I don't want to log in. It's not a crunch
up supreme.

Speaker 1 (36:14):
It's a here.

Speaker 2 (36:14):
Here's the menu here?

Speaker 1 (36:17):
What is it called?

Speaker 2 (36:19):
Check it out?

Speaker 1 (36:22):
Specialties? It's definitely a specialty. Oh there it is the
cheesy Gordida crunch in all its beauty. Oh I love
cheesy Cordida crunches. I had eat? Or what is it from?

Speaker 2 (36:37):
I'm going to play it, Andrew, I'm going to play it.
Here's the intro. Yeah, you just been on strike? Yeah?
There it is? Ready?

Speaker 1 (36:49):
Is this?

Speaker 2 (36:49):
Who to what we? He's down on his luck, Andrew? Anyway?
So yeah, no one's working at the docks anymore, and
all the shipping containers are lined up at sea and

(37:10):
they can't get in. So I saw a story that
they said, like you're for the holidays. Yeah, if the
stuff is not in yet, it's not you're not getting
it this year. Like, if it's not the shipping container
hasn't arrived on land and in the port and it's
on the way, then that's it. You're not getting it
this year.

Speaker 1 (37:26):
Wow. So have you started Christmas shopping?

Speaker 2 (37:29):
I have not. This is going to be a tough year. Andrew. Just,
you know, I don't know, and I never know what
to buy. Amy's always like I don't need anything, but
then she makes a giant Amazon wish list, so you know,
I don't know. I don't know. It's just that this
is this is going to be just another weird year
and hard to get things and what aer now? I
really And they're saying a lot of websites that you
order stuff from are not going to have free shipping

(37:50):
this year, so shipping costs have gone up by like
seventy percent apparently, so the shipping costs will be absorbing
it this year. Everybody's getting in experience, So you know what,
shop local? Andrew? Yeah, I do enjoy shopping local, your
local store in shop local.

Speaker 1 (38:03):
Jersey City is great about that because we have an
ordinance that for every big chain that you have you
have to have a number of local places to offset that.

Speaker 2 (38:12):
Oh that's cool, and isn't it also an urban renewalment
zone so it's only three and a half percent sales tax.

Speaker 1 (38:18):
I have no idea what that means.

Speaker 2 (38:19):
You live there and don't even know that.

Speaker 1 (38:21):
I couldn't tell you.

## LIST OF TASKS
1. In the podcast transcript, by how much does Speaker 2 say shipping costs have gone up?
2. Carry on the podcast transcript about holiday shopping and shipping delays, starting after its final line.
The records that come next have no connection to the podcast transcript.

## DATA TO EXAMINE

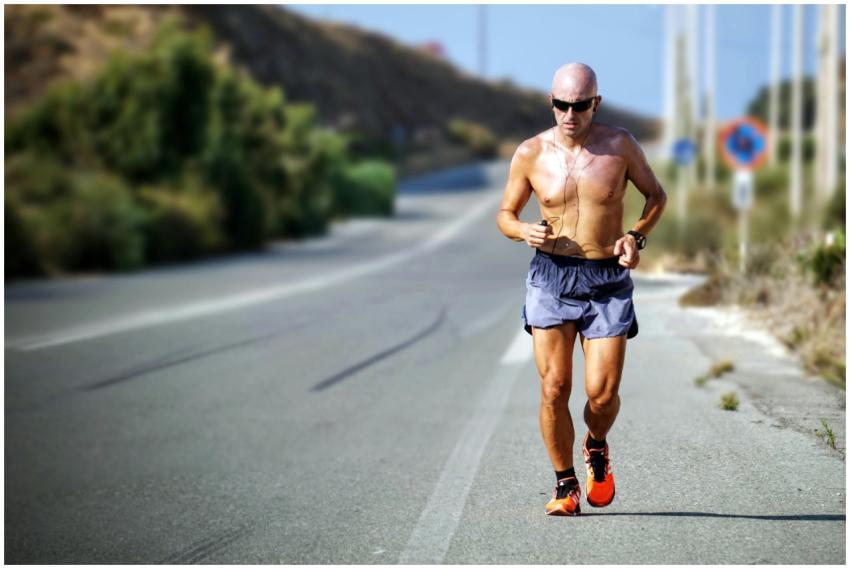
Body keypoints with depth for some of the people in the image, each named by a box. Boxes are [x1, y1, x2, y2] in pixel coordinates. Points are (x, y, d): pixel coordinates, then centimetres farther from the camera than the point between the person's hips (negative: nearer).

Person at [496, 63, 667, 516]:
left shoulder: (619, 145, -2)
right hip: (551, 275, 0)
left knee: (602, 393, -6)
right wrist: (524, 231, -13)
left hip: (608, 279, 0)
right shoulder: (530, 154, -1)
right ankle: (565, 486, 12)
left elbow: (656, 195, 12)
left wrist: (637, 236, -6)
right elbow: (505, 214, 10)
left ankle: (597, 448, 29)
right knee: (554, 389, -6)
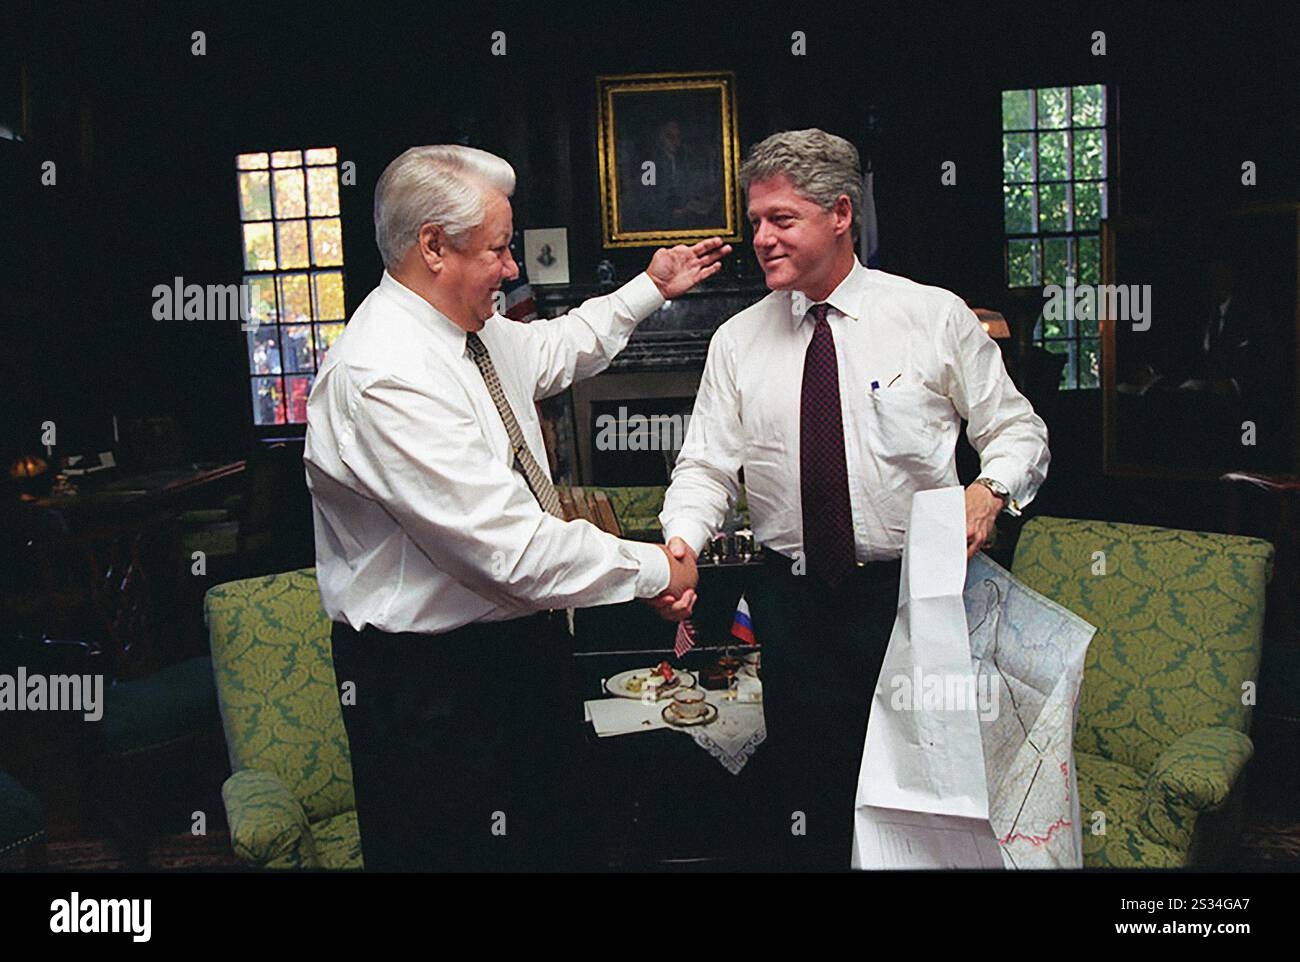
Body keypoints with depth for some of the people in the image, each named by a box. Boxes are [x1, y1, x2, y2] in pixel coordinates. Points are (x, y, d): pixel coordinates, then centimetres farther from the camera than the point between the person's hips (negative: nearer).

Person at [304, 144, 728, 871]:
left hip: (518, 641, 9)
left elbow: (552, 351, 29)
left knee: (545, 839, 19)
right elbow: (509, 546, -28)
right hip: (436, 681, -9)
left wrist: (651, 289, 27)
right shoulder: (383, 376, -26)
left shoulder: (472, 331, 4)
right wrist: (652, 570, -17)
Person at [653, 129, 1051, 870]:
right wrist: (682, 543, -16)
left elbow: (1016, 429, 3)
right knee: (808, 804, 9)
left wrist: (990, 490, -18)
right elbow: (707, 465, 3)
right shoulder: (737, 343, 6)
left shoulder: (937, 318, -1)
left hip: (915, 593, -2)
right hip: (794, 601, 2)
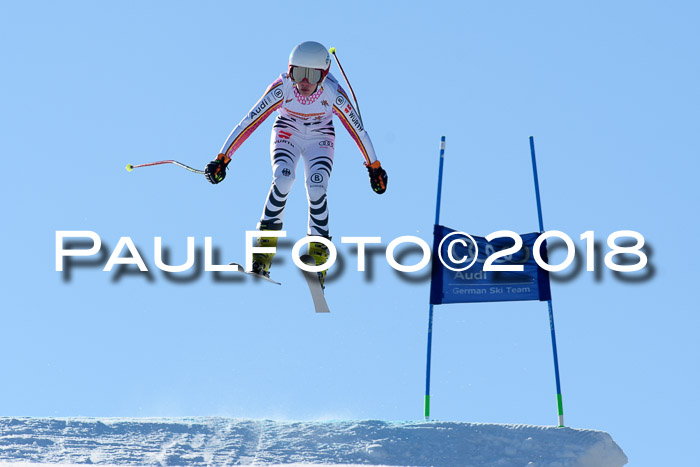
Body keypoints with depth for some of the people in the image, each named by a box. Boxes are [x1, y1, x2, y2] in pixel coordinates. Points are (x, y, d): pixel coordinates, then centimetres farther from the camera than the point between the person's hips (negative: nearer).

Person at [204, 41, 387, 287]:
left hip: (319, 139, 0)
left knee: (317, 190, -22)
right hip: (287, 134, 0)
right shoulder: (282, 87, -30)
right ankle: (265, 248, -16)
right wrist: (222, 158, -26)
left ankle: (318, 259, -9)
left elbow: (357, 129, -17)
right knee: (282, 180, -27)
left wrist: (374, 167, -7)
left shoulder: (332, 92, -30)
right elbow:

## ANSWERS TO THE EXERCISE
1. By about seventy percent.

2.
Speaker 2 (38:22):
Like, if you go to the store and buy something, yeah,
you only pay three and a half percent sales tax
instead of the eight and three quarters that I pay,
or eight and seventy five, whatever the hell it is.

Speaker 1 (38:30):
Let me tell you something, I wish I bought this
book that I recently got from my local bookstore, or
I need to rejoin the library because, let me tell
you something, the Barnes and Noble they charged me eighteen
bucks for a thirteen dollars book, and I don't know
what the hell is going on with that, but I
paid the full retail price in store online in the store.

(38:51):
Huh made me very sad.

Speaker 2 (38:53):
Well, I did hear that many libraries around the country
now are doing away with the late fee, so you
can go check out a book and just keep it.

Speaker 1 (38:58):
I was a member of the library for the longest
time in Jersey City, and then I stopped and now
I think I need to get back into it because
it was the easiest thing to get into. No complaints
on my end, it was great.

Speaker 2 (39:10):
Do you know how to use the Dewey decimal system? Uh?

Speaker 1 (39:14):
That was one of the things that like we would
have a test on. Yeah, and they would make you,
like get tested on it. And I couldn't tell.

Speaker 2 (39:22):
I was waiting for you to say what.

Speaker 1 (39:23):
No, I knew what the Dewey decimal system was. Yeah.

Speaker 2 (39:26):
Yeah. I used to have the big card catalog, so
you'd have to pull them out and yes, and flip
through the little cards to see where the book was
if they had it again.

Speaker 1 (39:33):
I was I'm the last generation that knows before computers
took over everything.

Speaker 2 (39:39):
Yeah, I missed those days I used to go to.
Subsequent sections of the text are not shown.